Professor of Anthropology

College of Letters and Science | Department of Anthropology

Hometown: Salt Lake City, UT

Sarah Clayton is an archaeologist who studies the growth and decline of the world’s earliest urban capitals and their impacts on surrounding landscapes and communities. She conducts field research in Mexico, where she investigates everyday life and social change at Teotihuacan, a UNESCO World Heritage Site that was the largest city of its time in the Americas. Rural-urban interaction, migration, and identity are major themes of her work. She is currently director of the Chicoloapan Archaeological Project, which examines community formation, land use, and resilience in association with the collapse of a regional state. Clayton’s research is supported by the National Science Foundation and conducted in collaboration with local community members and researchers from Mexico, the U.S., and France.

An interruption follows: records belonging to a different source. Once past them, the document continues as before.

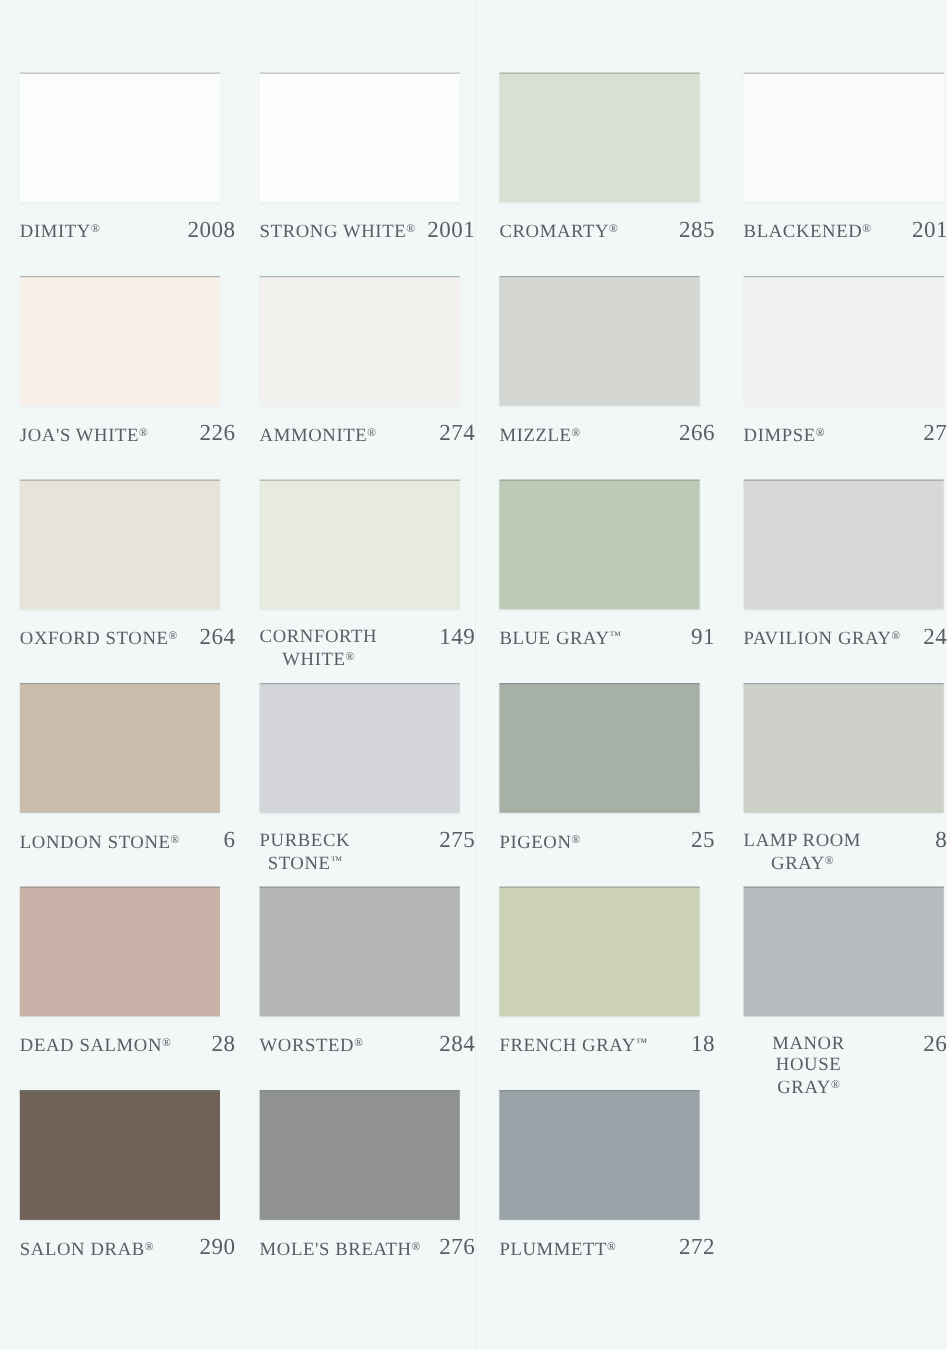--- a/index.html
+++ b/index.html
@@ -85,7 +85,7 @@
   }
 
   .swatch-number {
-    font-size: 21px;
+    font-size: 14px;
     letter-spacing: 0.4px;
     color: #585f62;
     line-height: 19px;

She has been with UW-Madison since 2010.

Dr. Clayton prefers in-person talks only.

Talks:

Everyday life after the fall of Teotihuacan

How do local communities respond when state systems break down and powerful capitals are abandoned? This talk highlights current research at Chicoloapan, Mexico, where archaeology, remote sensing, and paleoenvironmental analyses are integrated to reconstruct everyday life after Teotihuacan’s collapse and to understand the ways in which people rebuild sustainable communities.